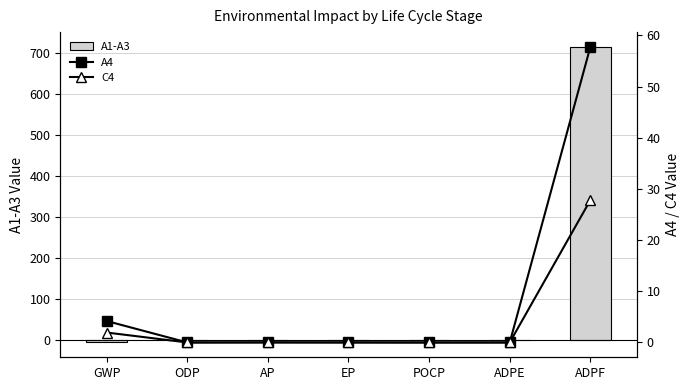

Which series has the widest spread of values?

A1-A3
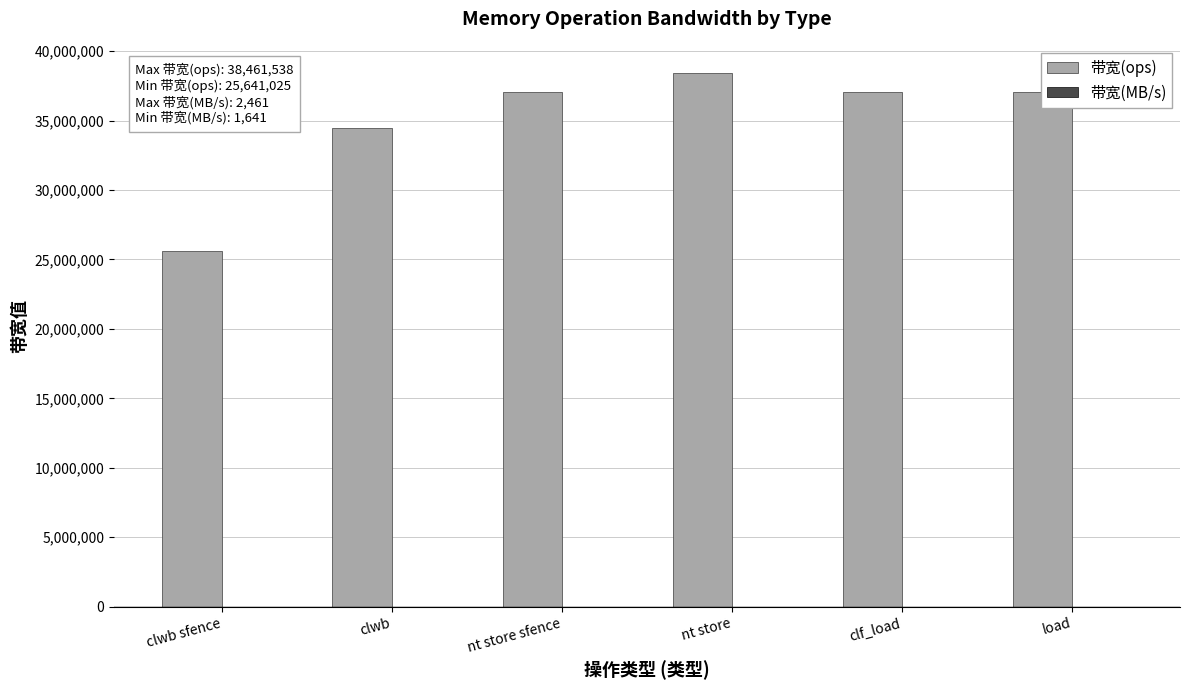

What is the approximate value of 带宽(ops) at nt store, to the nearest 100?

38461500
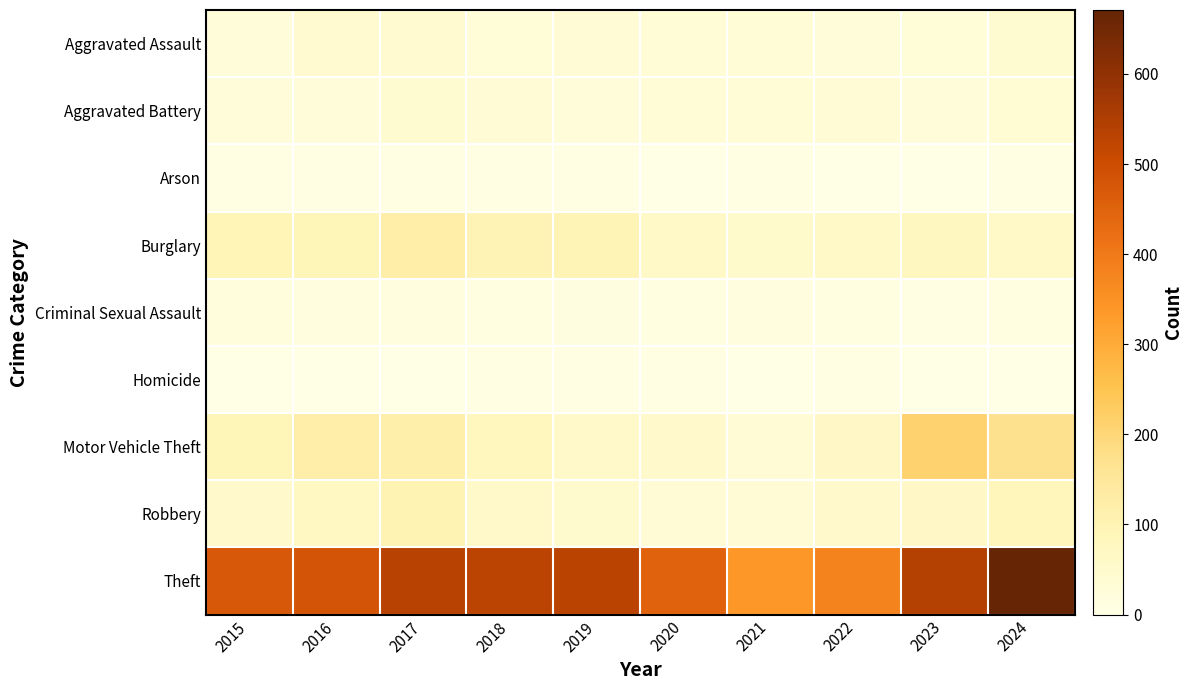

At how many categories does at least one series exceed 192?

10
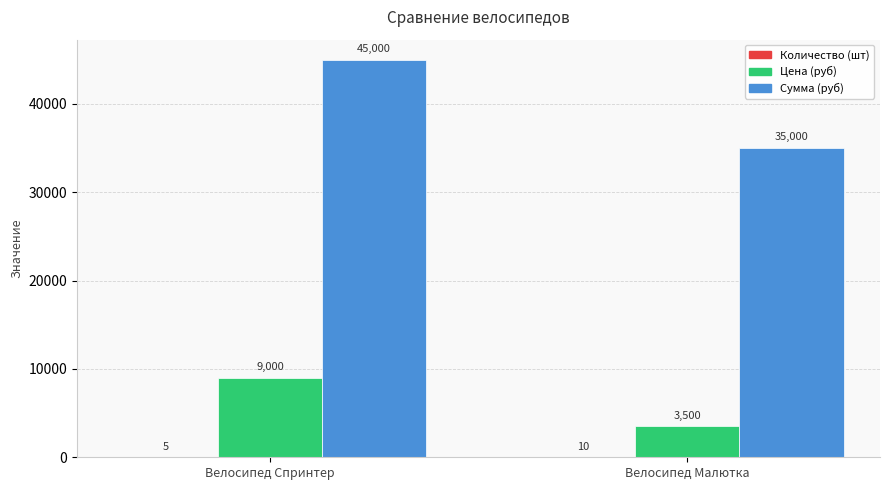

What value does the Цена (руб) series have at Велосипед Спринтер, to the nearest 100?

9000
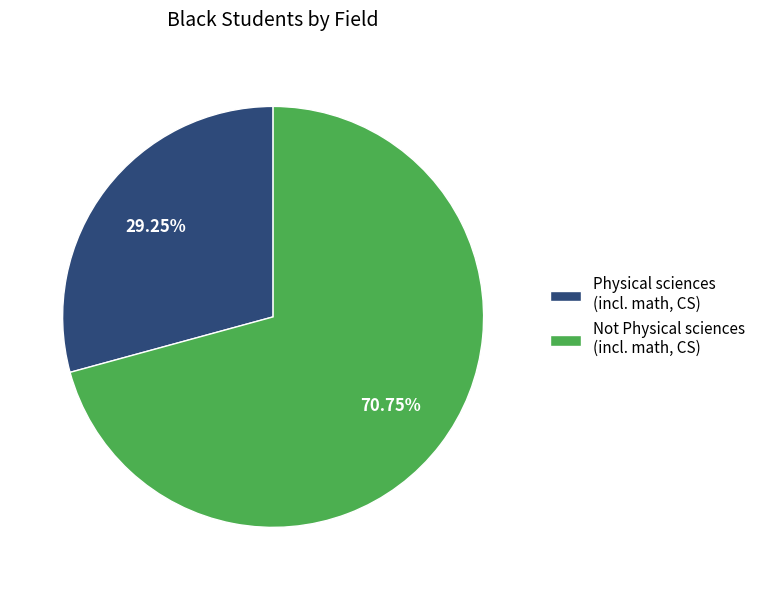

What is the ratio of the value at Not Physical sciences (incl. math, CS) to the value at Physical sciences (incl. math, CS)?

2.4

____________________

**Task to carry out:** Convert the data above into a JSON list of strings with one string per line. Omit blank lines and leave out the pictures.

**Answer for the task:**
[
  "Which series has the widest spread of values?",
  "A1-A3",
  "What is the approximate value of 带宽(ops) at nt store, to the nearest 100?",
  "38461500",
  "At how many categories does at least one series exceed 192?",
  "10",
  "What value does the Цена (руб) series have at Велосипед Спринтер, to the nearest 100?",
  "9000",
  "What is the ratio of the value at Not Physical sciences (incl. math, CS) to the value at Physical sciences (incl. math, CS)?",
  "2.4"
]